Provided records START

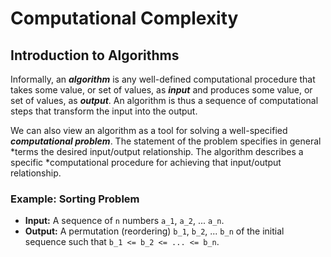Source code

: # Computational Complexity

## Introduction to Algorithms

Informally, an ***algorithm*** is any well-defined computational procedure that
takes some value, or set of values, as ***input*** and produces some value, or set
of values, as ***output***.  An algorithm is thus a sequence of computational
steps that transform the input into the output.

We can also view an algorithm as a tool for solving a well-specified
***computational problem***. The statement of the problem specifies in general
*terms the desired input/output relationship. The algorithm describes a specific
*computational procedure for achieving that input/output relationship.

### Example: Sorting Problem

 * **Input:** A sequence of `n` numbers `a_1`, `a_2`, ... `a_n`.
 * **Output:** A permutation (reordering) `b_1`, `b_2`, ... `b_n` of the initial
   sequence such that `b_1 <= b_2 <= ... <= b_n`.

Provided records END

**Exercise instructions**
Please copy the listing above verbatim, omitting the picture.

**Solution to the problem**
Source code

: # Computational Complexity

## Introduction to Algorithms

Informally, an ***algorithm*** is any well-defined computational procedure that
takes some value, or set of values, as ***input*** and produces some value, or set
of values, as ***output***.  An algorithm is thus a sequence of computational
steps that transform the input into the output.

We can also view an algorithm as a tool for solving a well-specified
***computational problem***. The statement of the problem specifies in general
*terms the desired input/output relationship. The algorithm describes a specific
*computational procedure for achieving that input/output relationship.

### Example: Sorting Problem

 * **Input:** A sequence of `n` numbers `a_1`, `a_2`, ... `a_n`.
 * **Output:** A permutation (reordering) `b_1`, `b_2`, ... `b_n` of the initial
   sequence such that `b_1 <= b_2 <= ... <= b_n`.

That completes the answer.